** About this task **
Rewrite the lines of the material as a JSON list of strings, one string per line, beginning with the line containing "转换器采用16位嵌入式微处理器，全数字处理，运" and running through the line containing "機などがあります。これらを用意し、組み立てに備えま", both included. Omit blank lines and the pictures.

Data pulled from a collection

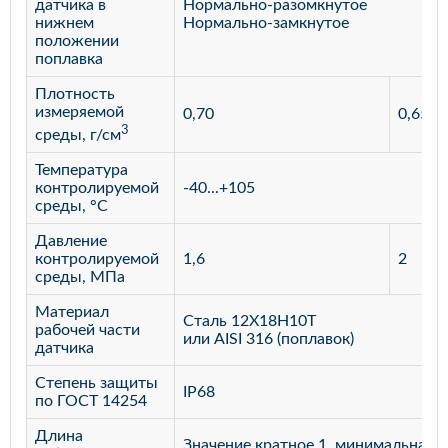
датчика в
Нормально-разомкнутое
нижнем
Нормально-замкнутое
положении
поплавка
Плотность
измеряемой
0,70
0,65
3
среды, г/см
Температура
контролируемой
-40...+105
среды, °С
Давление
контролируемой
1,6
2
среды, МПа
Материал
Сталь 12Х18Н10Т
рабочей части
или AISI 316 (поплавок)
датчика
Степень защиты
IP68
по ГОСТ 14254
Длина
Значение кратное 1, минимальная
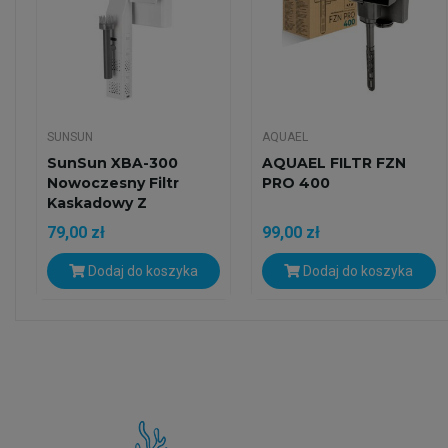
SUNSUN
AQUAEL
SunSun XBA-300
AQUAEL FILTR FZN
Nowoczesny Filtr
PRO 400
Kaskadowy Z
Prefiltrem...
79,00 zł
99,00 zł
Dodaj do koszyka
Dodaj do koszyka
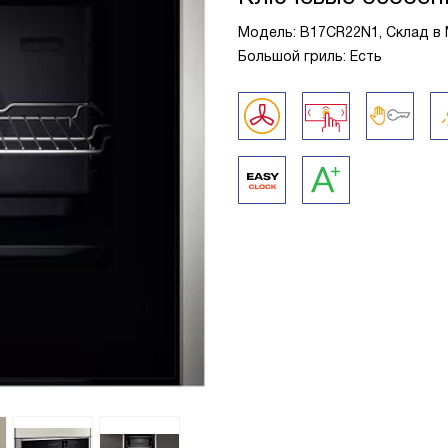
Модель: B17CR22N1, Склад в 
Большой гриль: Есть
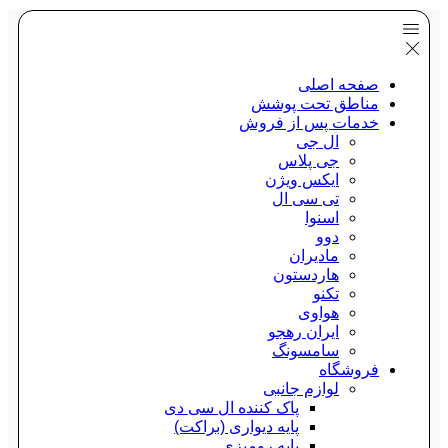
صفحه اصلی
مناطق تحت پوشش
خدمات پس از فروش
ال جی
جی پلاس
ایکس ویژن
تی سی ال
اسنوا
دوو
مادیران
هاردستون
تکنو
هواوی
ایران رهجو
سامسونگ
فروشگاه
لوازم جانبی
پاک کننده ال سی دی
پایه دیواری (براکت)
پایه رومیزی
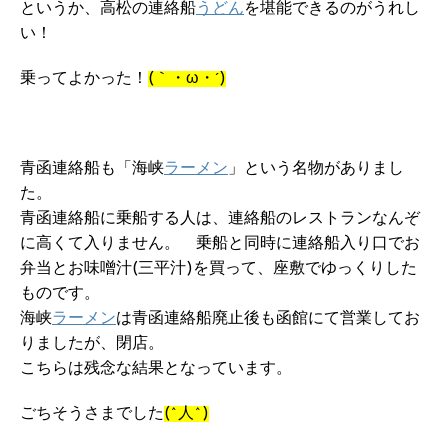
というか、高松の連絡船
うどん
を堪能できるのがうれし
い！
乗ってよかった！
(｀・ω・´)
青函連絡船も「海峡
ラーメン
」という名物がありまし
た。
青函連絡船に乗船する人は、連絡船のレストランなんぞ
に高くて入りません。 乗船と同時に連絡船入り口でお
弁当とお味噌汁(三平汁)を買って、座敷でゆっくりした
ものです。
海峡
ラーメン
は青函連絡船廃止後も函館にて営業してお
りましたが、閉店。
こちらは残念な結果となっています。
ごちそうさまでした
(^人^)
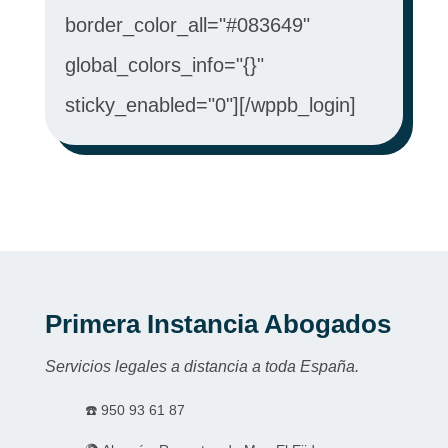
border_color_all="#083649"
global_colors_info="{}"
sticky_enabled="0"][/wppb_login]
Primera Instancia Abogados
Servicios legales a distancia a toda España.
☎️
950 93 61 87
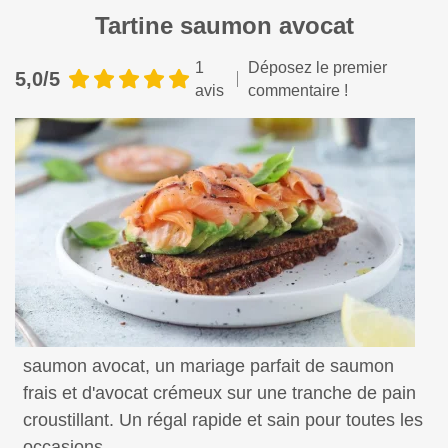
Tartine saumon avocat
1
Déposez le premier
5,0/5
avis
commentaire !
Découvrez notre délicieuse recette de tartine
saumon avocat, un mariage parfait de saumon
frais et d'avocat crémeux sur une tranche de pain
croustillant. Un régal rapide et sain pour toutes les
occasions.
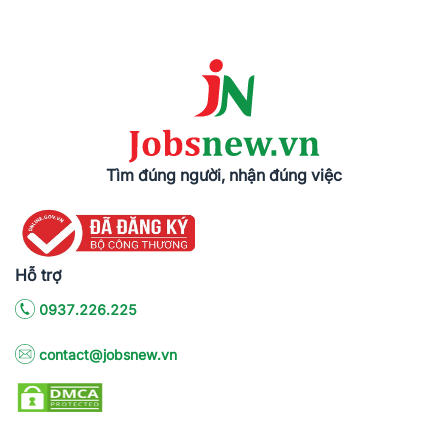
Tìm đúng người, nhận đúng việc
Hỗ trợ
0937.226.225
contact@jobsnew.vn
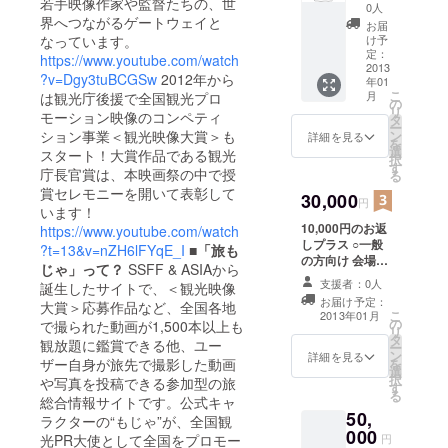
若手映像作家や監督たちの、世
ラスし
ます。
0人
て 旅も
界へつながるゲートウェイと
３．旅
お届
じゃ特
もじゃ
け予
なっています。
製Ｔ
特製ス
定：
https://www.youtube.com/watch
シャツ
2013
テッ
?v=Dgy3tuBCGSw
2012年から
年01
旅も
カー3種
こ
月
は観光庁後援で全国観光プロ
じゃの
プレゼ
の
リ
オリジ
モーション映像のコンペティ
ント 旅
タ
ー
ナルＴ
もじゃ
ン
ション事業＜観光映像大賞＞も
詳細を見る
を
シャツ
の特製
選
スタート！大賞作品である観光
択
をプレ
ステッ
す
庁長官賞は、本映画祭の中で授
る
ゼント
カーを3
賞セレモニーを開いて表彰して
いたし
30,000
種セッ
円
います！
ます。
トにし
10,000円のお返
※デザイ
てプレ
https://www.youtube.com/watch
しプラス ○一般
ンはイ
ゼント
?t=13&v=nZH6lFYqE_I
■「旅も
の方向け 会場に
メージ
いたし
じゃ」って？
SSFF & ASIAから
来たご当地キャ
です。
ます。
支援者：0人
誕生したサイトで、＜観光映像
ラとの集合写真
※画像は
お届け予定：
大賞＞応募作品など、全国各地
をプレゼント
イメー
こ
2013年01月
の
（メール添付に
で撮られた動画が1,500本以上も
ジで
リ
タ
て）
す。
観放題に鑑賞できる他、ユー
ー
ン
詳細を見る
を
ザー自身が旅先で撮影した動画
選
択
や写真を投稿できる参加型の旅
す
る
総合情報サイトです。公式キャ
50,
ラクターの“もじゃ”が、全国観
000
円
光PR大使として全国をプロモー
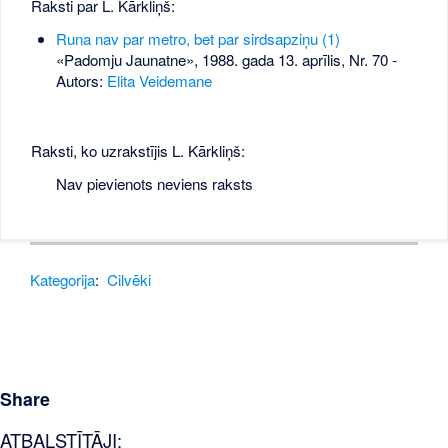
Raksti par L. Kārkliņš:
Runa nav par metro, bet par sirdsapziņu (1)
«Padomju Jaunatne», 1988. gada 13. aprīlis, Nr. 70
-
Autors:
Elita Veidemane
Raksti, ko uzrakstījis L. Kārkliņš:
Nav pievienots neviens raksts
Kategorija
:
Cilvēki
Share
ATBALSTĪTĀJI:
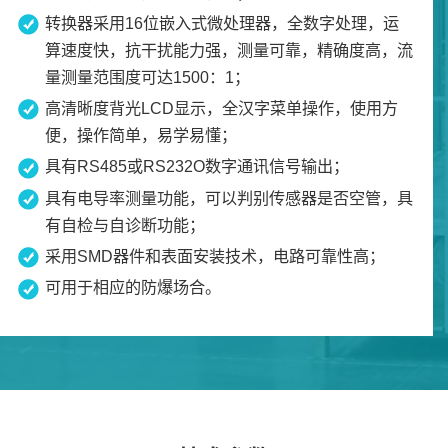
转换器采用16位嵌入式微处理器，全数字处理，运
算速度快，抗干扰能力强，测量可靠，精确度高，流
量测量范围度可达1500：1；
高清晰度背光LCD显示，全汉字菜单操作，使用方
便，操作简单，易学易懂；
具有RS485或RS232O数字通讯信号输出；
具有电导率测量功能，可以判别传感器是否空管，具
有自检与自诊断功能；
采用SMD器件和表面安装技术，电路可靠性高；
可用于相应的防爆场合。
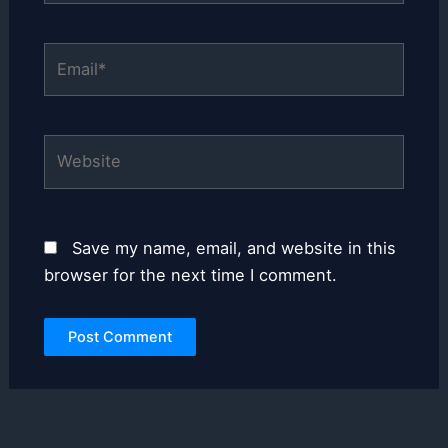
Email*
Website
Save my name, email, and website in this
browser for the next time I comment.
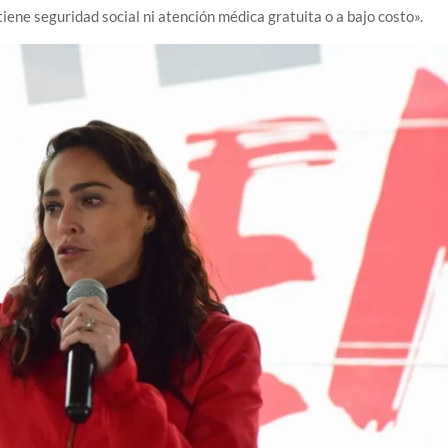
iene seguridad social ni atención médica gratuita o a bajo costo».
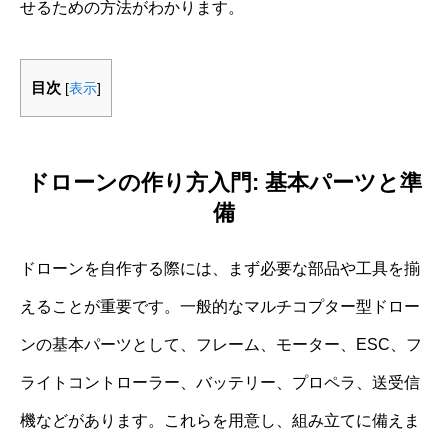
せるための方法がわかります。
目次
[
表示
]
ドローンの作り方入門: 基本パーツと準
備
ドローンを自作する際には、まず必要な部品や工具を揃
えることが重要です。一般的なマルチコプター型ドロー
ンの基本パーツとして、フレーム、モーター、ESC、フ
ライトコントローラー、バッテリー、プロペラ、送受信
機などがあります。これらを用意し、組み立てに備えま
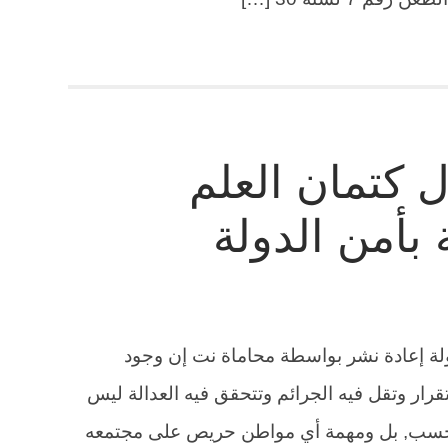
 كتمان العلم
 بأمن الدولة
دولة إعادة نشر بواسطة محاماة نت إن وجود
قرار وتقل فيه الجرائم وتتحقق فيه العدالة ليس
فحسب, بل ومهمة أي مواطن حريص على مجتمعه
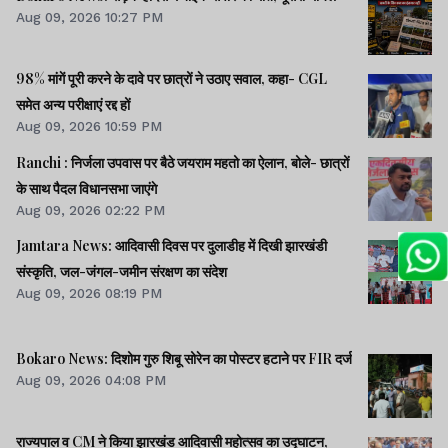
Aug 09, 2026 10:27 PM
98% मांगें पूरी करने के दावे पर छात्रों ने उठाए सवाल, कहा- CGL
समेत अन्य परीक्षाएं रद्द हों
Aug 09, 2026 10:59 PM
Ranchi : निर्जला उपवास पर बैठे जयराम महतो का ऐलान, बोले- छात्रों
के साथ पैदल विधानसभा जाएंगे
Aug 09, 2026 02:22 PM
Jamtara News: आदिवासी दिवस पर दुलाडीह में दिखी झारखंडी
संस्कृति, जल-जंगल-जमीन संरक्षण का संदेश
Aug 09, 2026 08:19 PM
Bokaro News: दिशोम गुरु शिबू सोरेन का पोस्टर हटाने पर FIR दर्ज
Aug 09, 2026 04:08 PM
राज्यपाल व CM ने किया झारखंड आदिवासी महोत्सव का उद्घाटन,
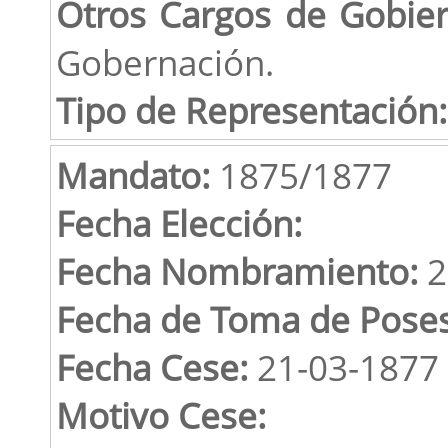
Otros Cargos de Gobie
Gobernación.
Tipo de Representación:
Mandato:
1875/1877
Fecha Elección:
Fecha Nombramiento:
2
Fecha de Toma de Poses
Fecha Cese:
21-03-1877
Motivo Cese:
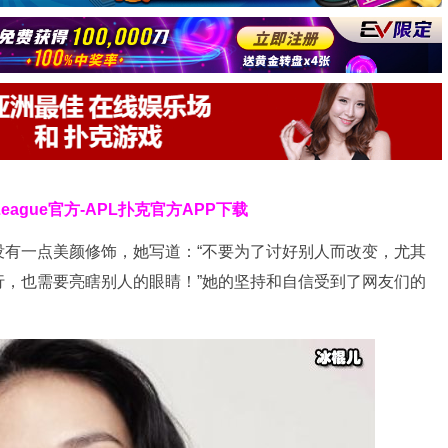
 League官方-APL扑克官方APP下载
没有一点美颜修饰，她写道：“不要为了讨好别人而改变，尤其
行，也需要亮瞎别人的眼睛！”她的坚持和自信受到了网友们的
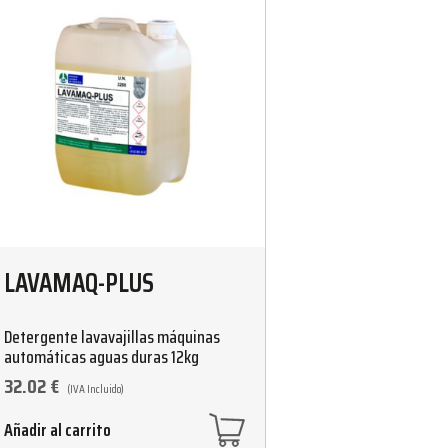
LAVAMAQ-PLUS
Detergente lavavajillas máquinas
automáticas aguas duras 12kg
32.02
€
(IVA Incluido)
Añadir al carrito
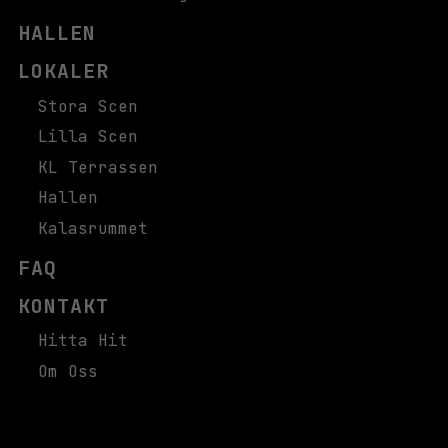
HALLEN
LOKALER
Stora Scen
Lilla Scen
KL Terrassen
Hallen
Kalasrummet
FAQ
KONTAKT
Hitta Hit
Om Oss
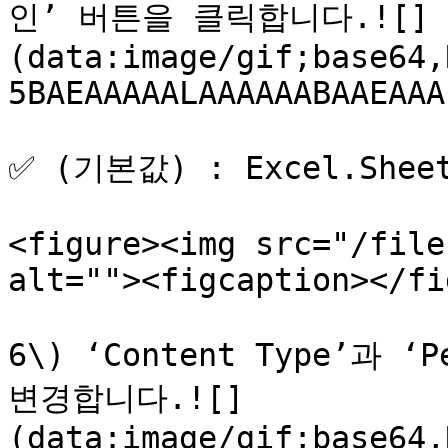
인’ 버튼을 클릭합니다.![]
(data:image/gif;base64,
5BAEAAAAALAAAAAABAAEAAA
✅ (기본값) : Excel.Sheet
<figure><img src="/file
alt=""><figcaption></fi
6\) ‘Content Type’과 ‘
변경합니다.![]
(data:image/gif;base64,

** Exercise solution **
[
  "转换器采用16位嵌入式微处理器，全数字处理，运",
  "算速度快，抗干扰能力强，测量可靠，精确度高，流",
  "量测量范围度可达1500：1；",
  "高清晰度背光LCD显示，全汉字菜单操作，使用方",
  "便，操作简单，易学易懂；",
  "具有RS485或RS232O数字通讯信号输出；",
  "具有电导率测量功能，可以判别传感器是否空管，具",
  "有自检与自诊断功能；",
  "采用SMD器件和表面安装技术，电路可靠性高；",
  "可用于相应的防爆场合。",
  "Email*",
  "Website",
  "Save my name, email, and website in this",
  "browser for the next time I comment.",
  "iene seguridad social ni atención médica gratuita o a bajo costo».",
  "せるための方法がわかります。",
  "目次",
  "[",
  "表示",
  "]",
  "ドローンの作り方入門: 基本パーツと準",
  "備",
  "ドローンを自作する際には、まず必要な部品や工具を揃",
  "えることが重要です。一般的なマルチコプター型ドロー",
  "ンの基本パーツとして、フレーム、モーター、ESC、フ",
  "ライトコントローラー、バッテリー、プロペラ、送受信",
  "機などがあります。これらを用意し、組み立てに備えま"
]